KU students now pay a record high proportion of their educational costs. State officials say the percentage covered by students will continue to climb as tuition increases.
Kansas University students are paying more than 40 percent of the cost of their college education for the first time in university history.
Rep. Barbara Ballard, a Lawrence Democrat and KU faculty member, said students were burdened by recent tuition increases that pushed the "fee-to-cost" ratio to a record level at KU.
However, she said, students are receiving good educational value for their higher education investment.
"When you're struggling, working many hours each week and with parents sacrificing that doesn't seem that important," she said.
In the past 10 years, the percentage of education cost paid by KU students has climbed from 27.4 percent to 40.3 percent.
The average for the six Board of Regents universities has grown at a slower rate. That percentage went from 24.5 percent to 33.5 percent.
Although tuition increases occurred at all regents' universities, only KU has a fee-to-cost ratio above 31.9 percent. The low: 24 percent at Fort Hays State.
KU's ratio is highest because the university attracts the most out-of-state students who pay a higher tuition rate, said Marvin Burris, regents' associate budget director.
KU, Kansas State and Wichita State resident students pay an average of 24.5 percent of the cost of their education. Non-resident students at these schools pay 68.4 percent.
Rep.
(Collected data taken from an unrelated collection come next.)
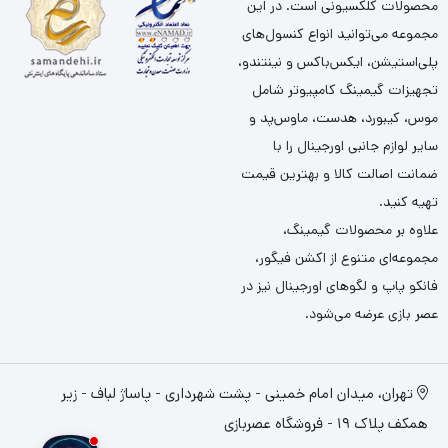
محصولات کلکسیونی است. در این
مجموعه می‌توانید انواع کنسول‌های
پلی‌استیشن، ایکس‌باکس و نینتندو،
تجهیزات گیمینگ کامپیوتر شامل
موس، کیبورد، هدست، ماوس‌پد و
سایر لوازم جانبی اورجینال را با
ضمانت اصالت کالا و بهترین قیمت
تهیه کنید.
علاوه بر محصولات گیمینگ،
مجموعه‌ای متنوع از اکشن فیگور،
فانکو پاپ و لگوهای اورجینال نیز در
عصر بازی عرضه می‌شود.
تهران، میدان امام خمینی - پشت شهرداری - پاساژ لباف - زیر
همکف پلاک 19 - فروشگاه عصربازی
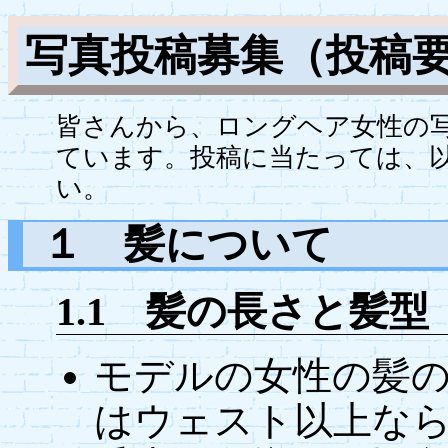
写真投稿募集（投稿
皆さんから、ロングヘア女性の
ています。投稿に当たっては、
い。
１ 髪について
1.1 髪の長さと髪型
モデルの女性の髪
はウェスト以上な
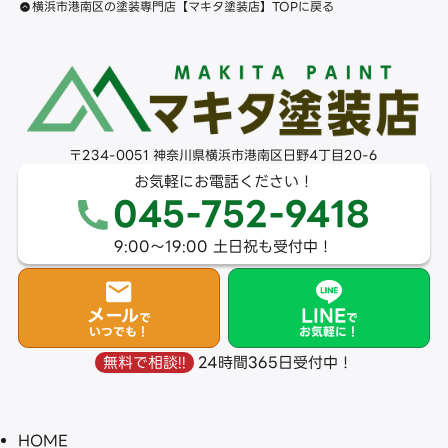
横浜市港南区の塗装専門店【マキタ塗装店】TOPに戻る
〒234-0051 神奈川県横浜市港南区日野4丁目20-6
お気軽にお電話ください！
045-752-9418
9:00〜19:00 土日祝も受付中！
メール
LINE
で
で
いつでも！
お気軽に！
24時間365日受付中！
無料で相談!!
HOME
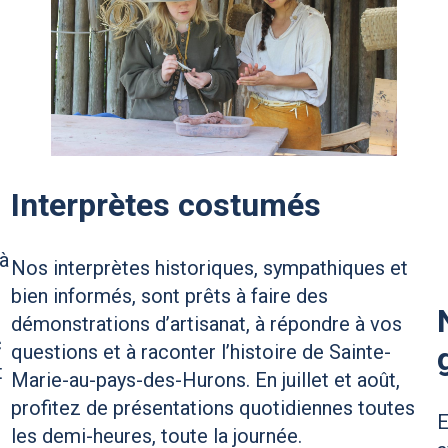
Interprètes costumés
 à
Nos interprètes historiques, sympathiques et
bien informés, sont prêts à faire des
démonstrations d’artisanat, à répondre à vos
c
questions et à raconter l’histoire de Sainte-
t
Marie-au-pays-des-Hurons. En juillet et août,
profitez de présentations quotidiennes toutes
E
les demi-heures, toute la journée.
Forrest Swall, D-Lawrence, said it would be reasonable if the fee-to-cost ratio for KU's resident students stayed at 25 percent.
"If it gets beyond that it's clear that the state is shirking its responsibility for higher education," Swall said.
"If we keep moving with tuition increases we will ... create a dual education system -- a system for the wealthy and no system for the poor."
A policy adopted in 1990 by the Board of Regents stipulating the fee-to-cost" ratio at KU stay between 25 percent to 35 percent is out of date.
"You can see we've nudged out of that range," Burris said.
Benchmarks for KU and other regents' universities were ignored as legislators and regents mandated large tuition increases during the past several years.
"If it gets higher, higher, higher you will price people out of attending universities," Ballard said. "There should be a ceiling."
Steve Jordan, regents' executive director, said tuition rates at state universities remain a bargain.
"These tuition rates are very moderate compared to rates nationally," he said.
Future tuition hikes should be accompanied by increases in state financial aid programs to guarantee student access, he said.